France signs accord to help Morocco's nuclear energy drive
France signed a cooperation accord with Morocco on Friday to help the north African country advance its plans to build a nuclear power plant.
French Prime Minister Francois Fillon said the agreement was "not a commercial deal to build a nuclear reactor" but rather a "framework accord that will help Morocco prepare its entry into the field of nuclear energy."
The agreement was signed during a visit to France of Moroccan Prime Minister Abbas El Fassi.
Contrary to its neighbour Algeria, Morocco does not have oil and gas reserves that it could tap into to meet its energy needs, but it does have phosphates that contain uranium.
Morocco plans to open negotiations next year on building its first nuclear power plant, which is scheduled to be up and running between 2022 and 2024.
"We have already opened up venues for renewable energy, solar and wind power.

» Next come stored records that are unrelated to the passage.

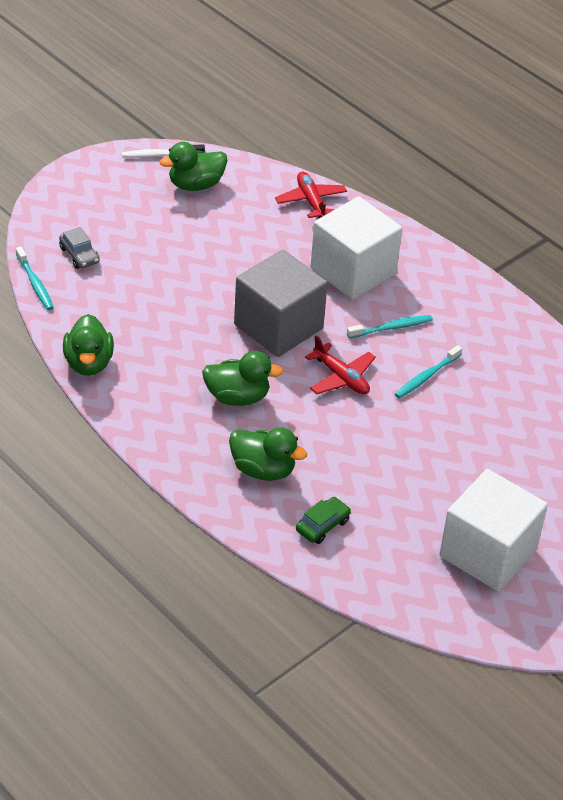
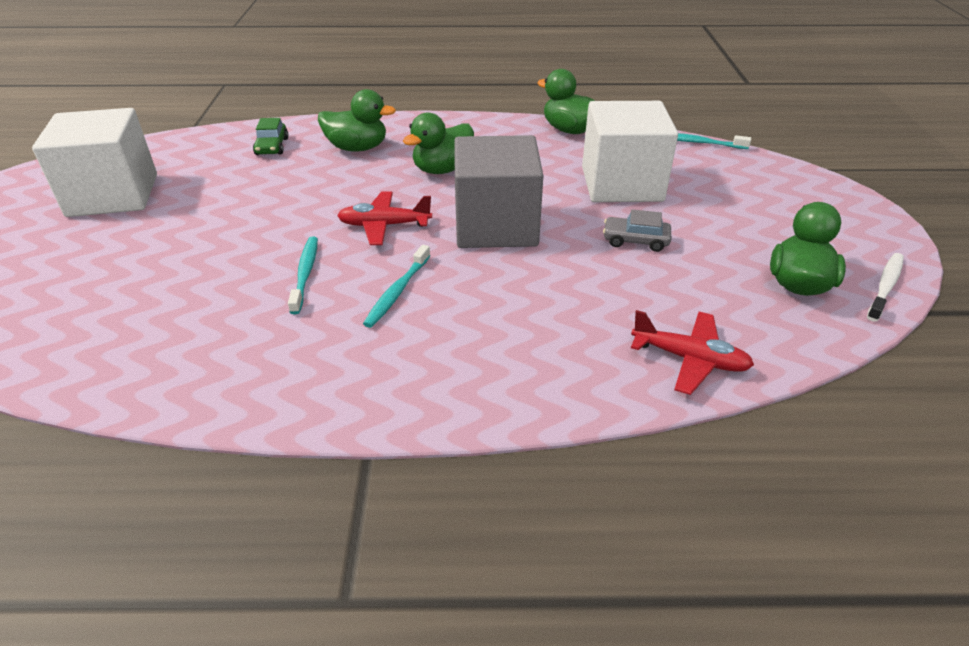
camera: 135 degrees right, 5 degrees down
grey car [59,227,100,269] -> grey car moved to [603,209,671,252]
green duck [229,427,307,481] -> green duck turned 150 degrees counterclockwise [318,89,396,151]
white cube [310,196,402,300] -> white cube moved to [582,101,678,202]

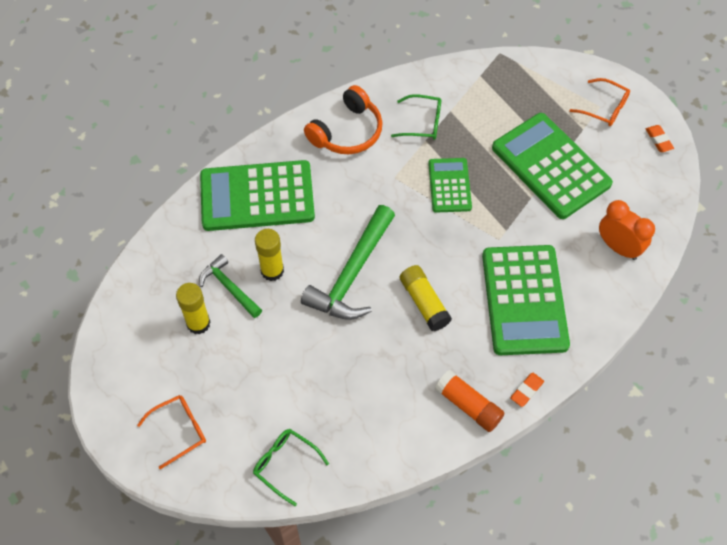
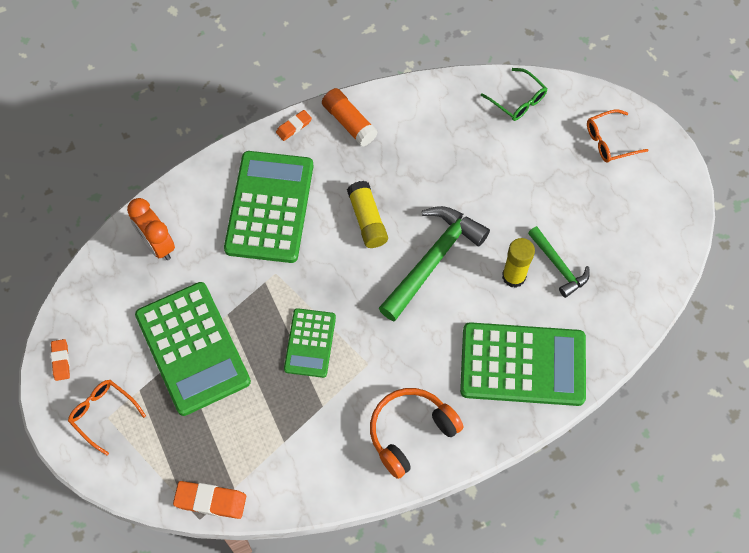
camera: 170 degrees left, 5 degrees up
yellow glue stick [176,283,210,335] -> none
green glasses [391,94,441,140] -> none
none -> orange eraser [173,481,246,519]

We had one step left -- that was nuclear," said the Moroccan prime minister who was due to meet with President Nicolas Sarkozy later Friday.
Fillon made clear that France will be making a bid to build the Moroccan reactor.
"During the second stage, France will naturally make proposals given the excellence of its technology and its firms," he said.
France has the world's second-biggest network of nuclear reactors and generates a greater proportion of its own electricity through nuclear power than any other economy -- around 75 percent of its needs.
Sarkozy has made the export of nuclear technology a priority of its trade policy although delays in the construction of a reactor in Finland have harmed France's nuclear giant Areva.
Standard & Poor's said this week it had lowered its rating on Areva by two notches over the delays.